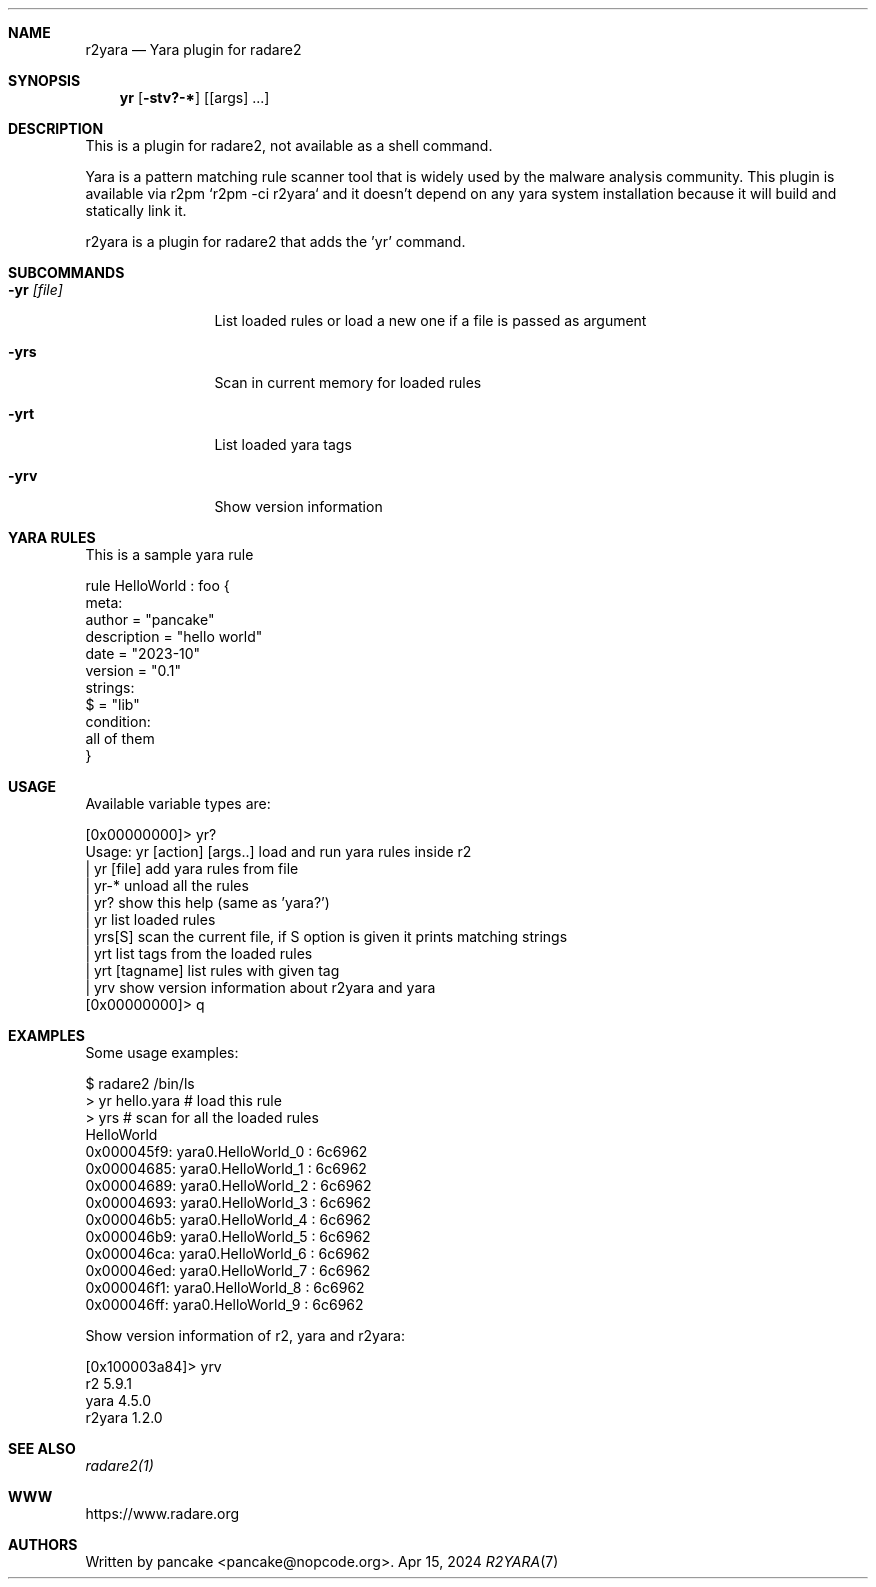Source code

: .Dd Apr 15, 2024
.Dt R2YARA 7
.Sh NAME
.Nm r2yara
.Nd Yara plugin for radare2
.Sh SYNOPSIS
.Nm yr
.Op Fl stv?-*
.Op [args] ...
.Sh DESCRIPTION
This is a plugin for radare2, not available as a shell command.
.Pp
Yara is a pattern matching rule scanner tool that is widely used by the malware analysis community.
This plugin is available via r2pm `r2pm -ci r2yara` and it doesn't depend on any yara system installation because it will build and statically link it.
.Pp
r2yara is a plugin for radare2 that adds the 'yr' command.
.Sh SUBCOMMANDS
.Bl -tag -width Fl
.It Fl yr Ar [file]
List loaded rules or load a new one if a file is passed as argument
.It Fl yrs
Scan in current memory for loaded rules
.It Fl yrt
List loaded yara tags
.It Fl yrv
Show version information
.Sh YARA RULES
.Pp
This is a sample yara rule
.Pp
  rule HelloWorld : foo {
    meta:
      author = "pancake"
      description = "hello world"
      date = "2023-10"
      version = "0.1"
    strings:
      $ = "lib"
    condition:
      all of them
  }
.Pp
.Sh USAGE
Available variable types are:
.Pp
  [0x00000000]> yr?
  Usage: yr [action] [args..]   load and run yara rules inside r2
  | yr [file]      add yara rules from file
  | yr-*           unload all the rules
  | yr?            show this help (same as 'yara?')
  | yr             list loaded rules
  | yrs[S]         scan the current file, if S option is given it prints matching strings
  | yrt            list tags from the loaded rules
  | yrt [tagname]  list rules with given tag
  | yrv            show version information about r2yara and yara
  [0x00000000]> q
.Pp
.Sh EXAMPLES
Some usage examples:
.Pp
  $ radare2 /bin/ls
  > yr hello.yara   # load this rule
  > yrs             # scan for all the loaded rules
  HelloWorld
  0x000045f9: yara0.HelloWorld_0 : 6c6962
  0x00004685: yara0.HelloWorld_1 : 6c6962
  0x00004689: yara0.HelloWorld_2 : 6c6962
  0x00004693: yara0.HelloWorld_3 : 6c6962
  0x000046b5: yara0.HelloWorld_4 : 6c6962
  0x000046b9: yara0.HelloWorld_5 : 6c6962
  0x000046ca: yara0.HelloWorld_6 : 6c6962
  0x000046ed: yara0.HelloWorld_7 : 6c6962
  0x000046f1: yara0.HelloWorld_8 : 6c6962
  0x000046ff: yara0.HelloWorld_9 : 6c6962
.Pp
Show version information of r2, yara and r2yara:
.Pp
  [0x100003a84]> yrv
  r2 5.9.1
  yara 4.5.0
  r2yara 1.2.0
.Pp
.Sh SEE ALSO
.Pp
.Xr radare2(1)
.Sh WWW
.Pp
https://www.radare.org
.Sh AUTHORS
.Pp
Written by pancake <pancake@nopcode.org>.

..............................

> [What the task asks] First drop every picture, then print the data above exactly as it stands.

> [Answer to the problem]
Source code

: .Dd Apr 15, 2024
.Dt R2YARA 7
.Sh NAME
.Nm r2yara
.Nd Yara plugin for radare2
.Sh SYNOPSIS
.Nm yr
.Op Fl stv?-*
.Op [args] ...
.Sh DESCRIPTION
This is a plugin for radare2, not available as a shell command.
.Pp
Yara is a pattern matching rule scanner tool that is widely used by the malware analysis community.
This plugin is available via r2pm `r2pm -ci r2yara` and it doesn't depend on any yara system installation because it will build and statically link it.
.Pp
r2yara is a plugin for radare2 that adds the 'yr' command.
.Sh SUBCOMMANDS
.Bl -tag -width Fl
.It Fl yr Ar [file]
List loaded rules or load a new one if a file is passed as argument
.It Fl yrs
Scan in current memory for loaded rules
.It Fl yrt
List loaded yara tags
.It Fl yrv
Show version information
.Sh YARA RULES
.Pp
This is a sample yara rule
.Pp
  rule HelloWorld : foo {
    meta:
      author = "pancake"
      description = "hello world"
      date = "2023-10"
      version = "0.1"
    strings:
      $ = "lib"
    condition:
      all of them
  }
.Pp
.Sh USAGE
Available variable types are:
.Pp
  [0x00000000]> yr?
  Usage: yr [action] [args..]   load and run yara rules inside r2
  | yr [file]      add yara rules from file
  | yr-*           unload all the rules
  | yr?            show this help (same as 'yara?')
  | yr             list loaded rules
  | yrs[S]         scan the current file, if S option is given it prints matching strings
  | yrt            list tags from the loaded rules
  | yrt [tagname]  list rules with given tag
  | yrv            show version information about r2yara and yara
  [0x00000000]> q
.Pp
.Sh EXAMPLES
Some usage examples:
.Pp
  $ radare2 /bin/ls
  > yr hello.yara   # load this rule
  > yrs             # scan for all the loaded rules
  HelloWorld
  0x000045f9: yara0.HelloWorld_0 : 6c6962
  0x00004685: yara0.HelloWorld_1 : 6c6962
  0x00004689: yara0.HelloWorld_2 : 6c6962
  0x00004693: yara0.HelloWorld_3 : 6c6962
  0x000046b5: yara0.HelloWorld_4 : 6c6962
  0x000046b9: yara0.HelloWorld_5 : 6c6962
  0x000046ca: yara0.HelloWorld_6 : 6c6962
  0x000046ed: yara0.HelloWorld_7 : 6c6962
  0x000046f1: yara0.HelloWorld_8 : 6c6962
  0x000046ff: yara0.HelloWorld_9 : 6c6962
.Pp
Show version information of r2, yara and r2yara:
.Pp
  [0x100003a84]> yrv
  r2 5.9.1
  yara 4.5.0
  r2yara 1.2.0
.Pp
.Sh SEE ALSO
.Pp
.Xr radare2(1)
.Sh WWW
.Pp
https://www.radare.org
.Sh AUTHORS
.Pp
Written by pancake <pancake@nopcode.org>.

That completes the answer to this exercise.